* Text block:
——————

Sometimes a date and/or time needs to be displayed to the user. As a Pine Coder, it is natural to focus our initial attention on the primary calculations or functions of a script, which can lead to the display format of dates and times being an afterthought. While it may not be crucial for the main use case of a script, increased customizability can help push indicators/strategies to the next level in the eyes of the user.
The purpose of this library is to provide an easy-to-use mechanism for allowing script users to choose the formats of dates and times that are displayed to them. Not only is this helpful for users from around the world who may be accustomed to different date/time formats, but it also makes it easier for the script author because it offloads the date/time formatting decision from the author to the user.
HOW TO USE
Step 1
Import the library. Replace with the latest available version number for this library.
//@version=6
indicator("Example")
import n00btraders/DateTime/ as dt
Step 2
Select a date format and/or time format enum to be used as an input.
dateFormatInput = input.enum(dt.DateFormat.FORMAT_3, "Date format")
timeFormatInput = input.enum(dt.TimeFormat.TWENTY_FOUR_HOURS, "Time hours format")
Step 3
Pass the user's selection as the `format` parameter in the formatting functions from this library. The `timestamp` & `timezone` parameters can be any value that would otherwise be used in 𝚜𝚝𝚛.𝚏𝚘𝚛𝚖𝚊𝚝_𝚝𝚒𝚖𝚎(𝚝𝚒𝚖𝚎, 𝚏𝚘𝚛𝚖𝚊𝚝, 𝚝𝚒𝚖𝚎𝚣𝚘𝚗𝚎).
string formattedDate = dt.formatDate(timestamp, dateFormatInput, timezone)
string formattedTime = dt.formatTime(timestamp, timeFormatInput, timezone)
LIMITATIONS
The library's ease-of-use comes at a few costs:
Fixed date/time formats.

——————

(Page-level text extractions)
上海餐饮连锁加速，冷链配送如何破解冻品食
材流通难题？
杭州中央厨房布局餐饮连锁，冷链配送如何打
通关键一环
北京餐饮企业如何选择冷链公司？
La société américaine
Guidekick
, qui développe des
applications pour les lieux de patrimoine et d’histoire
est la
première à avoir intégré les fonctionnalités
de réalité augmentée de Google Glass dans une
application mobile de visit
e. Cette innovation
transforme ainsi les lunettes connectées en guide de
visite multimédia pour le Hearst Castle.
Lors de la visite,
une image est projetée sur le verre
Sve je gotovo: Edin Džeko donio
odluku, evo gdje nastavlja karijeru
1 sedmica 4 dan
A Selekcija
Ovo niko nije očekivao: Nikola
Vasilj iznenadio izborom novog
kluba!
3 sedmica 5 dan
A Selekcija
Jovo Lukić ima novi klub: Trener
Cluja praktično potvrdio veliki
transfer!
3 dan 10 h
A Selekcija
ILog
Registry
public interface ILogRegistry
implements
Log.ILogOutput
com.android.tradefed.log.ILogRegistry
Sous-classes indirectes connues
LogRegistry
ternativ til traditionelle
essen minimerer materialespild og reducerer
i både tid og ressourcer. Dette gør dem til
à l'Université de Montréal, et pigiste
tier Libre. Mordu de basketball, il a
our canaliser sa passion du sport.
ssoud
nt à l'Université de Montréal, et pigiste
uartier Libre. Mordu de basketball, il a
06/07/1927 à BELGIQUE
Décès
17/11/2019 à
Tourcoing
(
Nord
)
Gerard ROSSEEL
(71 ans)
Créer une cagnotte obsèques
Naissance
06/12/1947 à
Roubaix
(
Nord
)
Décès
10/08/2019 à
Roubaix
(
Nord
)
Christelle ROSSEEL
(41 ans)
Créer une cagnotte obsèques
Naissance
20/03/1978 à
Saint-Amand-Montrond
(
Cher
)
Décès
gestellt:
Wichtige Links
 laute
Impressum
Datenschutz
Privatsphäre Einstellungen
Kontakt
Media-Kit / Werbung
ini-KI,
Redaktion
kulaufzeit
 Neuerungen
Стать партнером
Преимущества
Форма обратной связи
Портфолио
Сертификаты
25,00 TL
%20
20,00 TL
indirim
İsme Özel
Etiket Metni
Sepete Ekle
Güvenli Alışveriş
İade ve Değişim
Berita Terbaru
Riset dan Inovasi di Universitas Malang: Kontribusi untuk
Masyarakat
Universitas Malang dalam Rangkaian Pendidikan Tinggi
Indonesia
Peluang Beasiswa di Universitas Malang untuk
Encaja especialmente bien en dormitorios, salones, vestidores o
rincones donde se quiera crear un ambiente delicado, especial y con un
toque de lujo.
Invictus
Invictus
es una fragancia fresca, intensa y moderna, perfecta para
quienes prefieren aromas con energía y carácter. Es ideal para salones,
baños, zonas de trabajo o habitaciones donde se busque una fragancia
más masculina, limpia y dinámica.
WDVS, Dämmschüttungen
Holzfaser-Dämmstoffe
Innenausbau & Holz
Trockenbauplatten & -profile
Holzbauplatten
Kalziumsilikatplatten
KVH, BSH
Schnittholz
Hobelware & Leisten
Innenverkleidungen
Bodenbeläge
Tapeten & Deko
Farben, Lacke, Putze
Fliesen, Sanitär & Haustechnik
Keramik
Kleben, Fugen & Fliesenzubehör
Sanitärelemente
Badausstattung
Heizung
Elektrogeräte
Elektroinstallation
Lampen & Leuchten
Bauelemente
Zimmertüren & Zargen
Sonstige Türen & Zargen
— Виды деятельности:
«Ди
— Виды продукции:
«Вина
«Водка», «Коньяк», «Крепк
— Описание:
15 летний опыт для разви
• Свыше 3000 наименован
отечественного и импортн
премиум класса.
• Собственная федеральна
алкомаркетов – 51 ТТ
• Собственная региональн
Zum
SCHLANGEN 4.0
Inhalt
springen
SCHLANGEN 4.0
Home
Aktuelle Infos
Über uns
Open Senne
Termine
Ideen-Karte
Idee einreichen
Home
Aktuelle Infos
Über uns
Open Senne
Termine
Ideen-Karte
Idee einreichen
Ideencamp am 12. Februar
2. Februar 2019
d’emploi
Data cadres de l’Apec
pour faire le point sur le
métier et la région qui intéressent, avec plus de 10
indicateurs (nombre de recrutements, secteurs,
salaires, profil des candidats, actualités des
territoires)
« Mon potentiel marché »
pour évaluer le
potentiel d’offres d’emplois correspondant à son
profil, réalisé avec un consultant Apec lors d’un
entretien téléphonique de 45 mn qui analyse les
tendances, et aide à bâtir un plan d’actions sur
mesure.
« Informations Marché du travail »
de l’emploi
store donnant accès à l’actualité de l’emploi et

——————

* Problem to work on: According to the date/time library text, what decision does the library shift from the script author to the user?

* Solution: The date/time formatting decision.